A majority in the Danish parliament has agreed to reduce the amount of tax charged on electricity, beginning this year.

Denmark to reduce electricity tax in 2022 and 2023

The deal was presented on Friday in the form of a political agreement between enough parties to vote it through parliament.

The reduced electricity tax, which will be temporary, is expected to cost the Danish state 475 million kroner and is part of a wider deal which aims to compensate the public for increasing living costs.

Tax on electricity will be eased by 4 øre per kilowatt hour for the last three months of 2022 (1 øre is one hundredth of a krone), and by 4.3 øre per kilowatt hour in 2023.

As such, the electricity tax rate will be 72.3 øre per kilowatt hour for the last quarter of 2022, and 68.8 øre per kilowatt hour throughout 2023.

Electricity taxes were already scheduled for reduction under the terms of a 2018 political agreement.

Prior to Friday’s agreement, the plan was for electricity tax to fall from 76.3 øre per kilowatt hour in 2022 to 63.9 øre per kilowatt hour in 2025.

The temporary cuts announced on Friday are separate from that deal and mean that the tax will be lower than planned in 2023, but will rise at the beginning of 2024.

Friday’s agreement also includes provisions to increase tax subsidies for people in employment and to give a one-off lump sum of 5,000 kroner to elderly people who receive the ældrecheck welfare benefit.

The overall cost to the state of the deal is 3.1 billion kroner.

Parties from both sides of the political aisle have pledged to back the agreement in parliament.

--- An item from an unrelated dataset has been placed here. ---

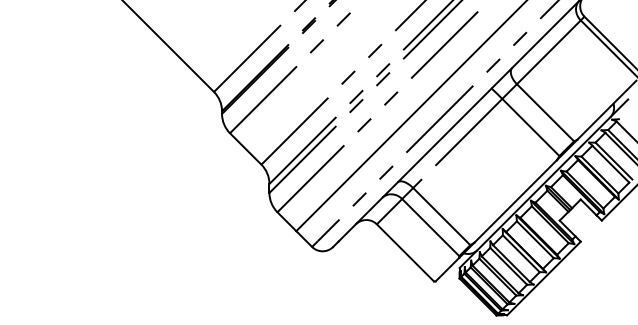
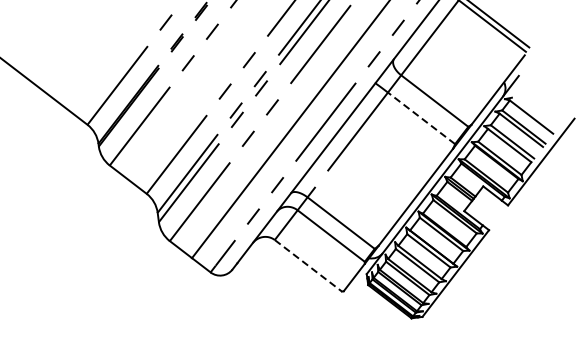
line: (530, 127) -> (421, 118), solid -> dashed
line: (405, 253) -> (308, 266), solid -> dashed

They include the Socialist People’s Party (SF), the Red Green Alliance, Social Liberals (Radikale Venstre), Conservative and Liberal parties along with the Social Democratic government.

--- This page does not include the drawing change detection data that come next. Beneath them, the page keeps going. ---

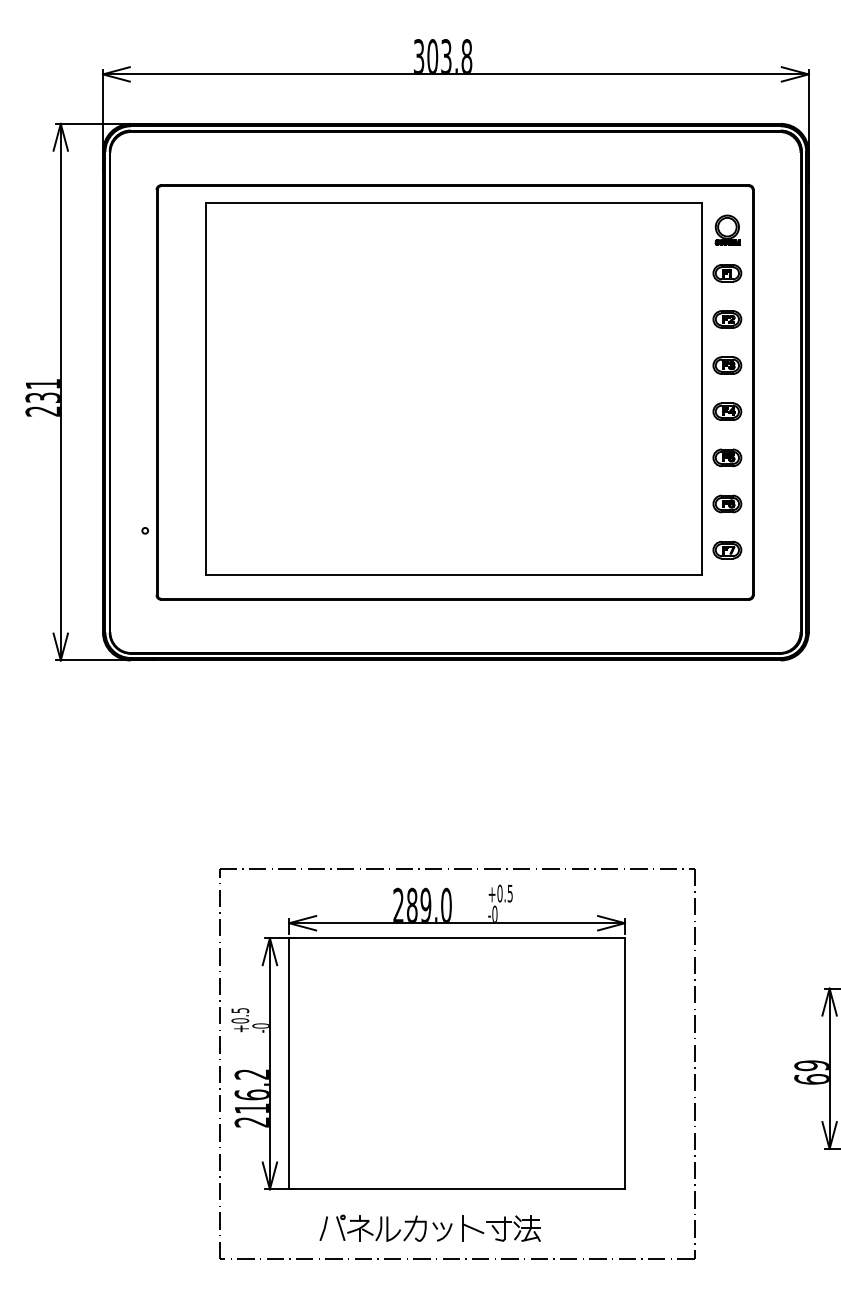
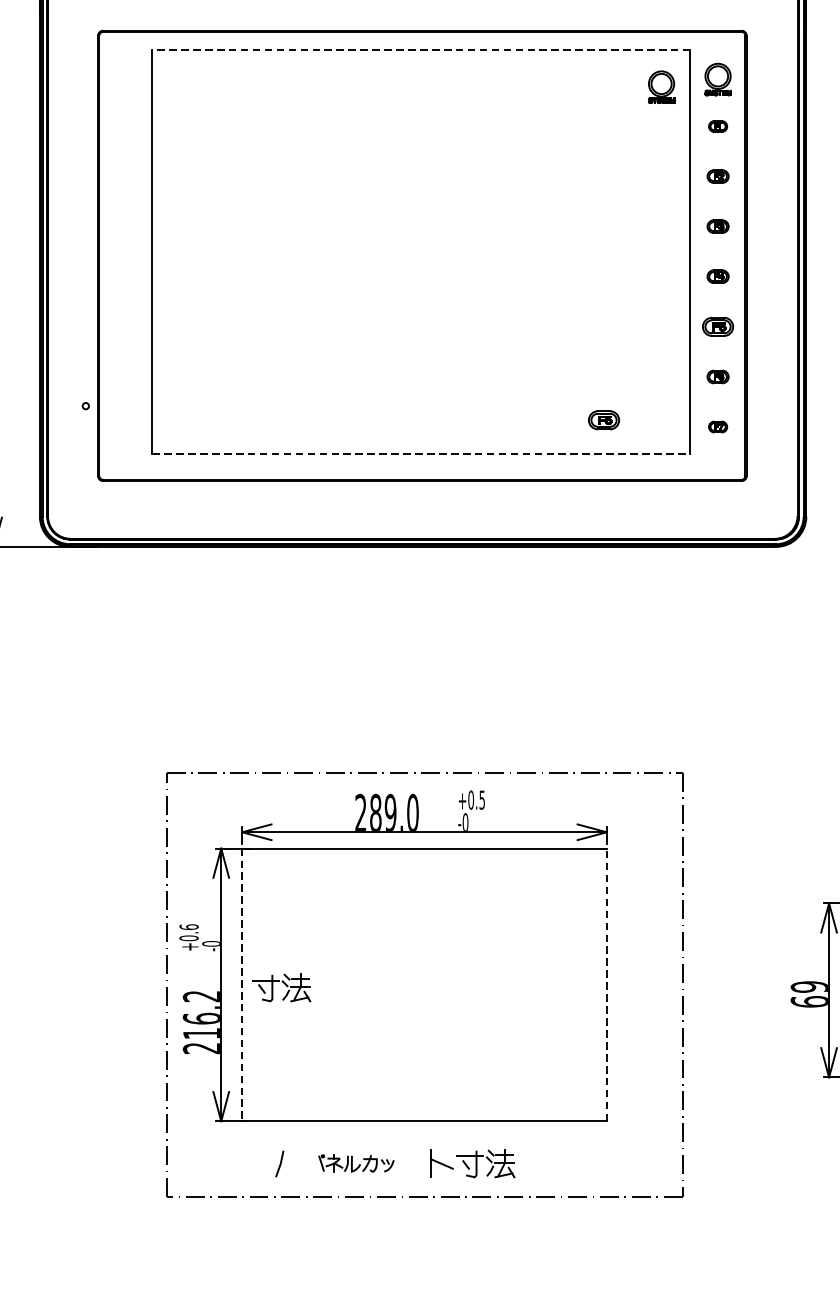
line: (454, 202) -> (421, 49), solid -> dashed
part: (675, 236) -> (661, 86), added
part: (727, 273) -> (718, 126), size x0.6
part: (727, 319) -> (718, 176), size x0.7
part: (727, 365) -> (718, 226), size x0.7
part: (727, 411) -> (718, 276), size x0.7
part: (727, 503) -> (718, 376), size x0.7
part: (622, 543) -> (604, 419), added
part: (727, 549) -> (718, 426), size x0.6
line: (454, 574) -> (421, 453), solid -> dashed
text: (240, 1010) -> (189, 927), +0.5 -> +0.6
line: (289, 1063) -> (242, 984), solid -> dashed
line: (624, 1063) -> (606, 984), solid -> dashed
part: (325, 1066) -> (281, 987), added
part: (394, 1227) -> (356, 1162), size x0.6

The increasing cost of energy is cited in the agreement as the primary reason for the necessity of the deal.

The Danish Chamber of Commerce praised the political agreement in comments to news wire Ritzau.

“A reduced electricity tax means both consumers and businesses get an incentive to switch to green electricity,” the interest organisation’s director Brian Mikkelsen said.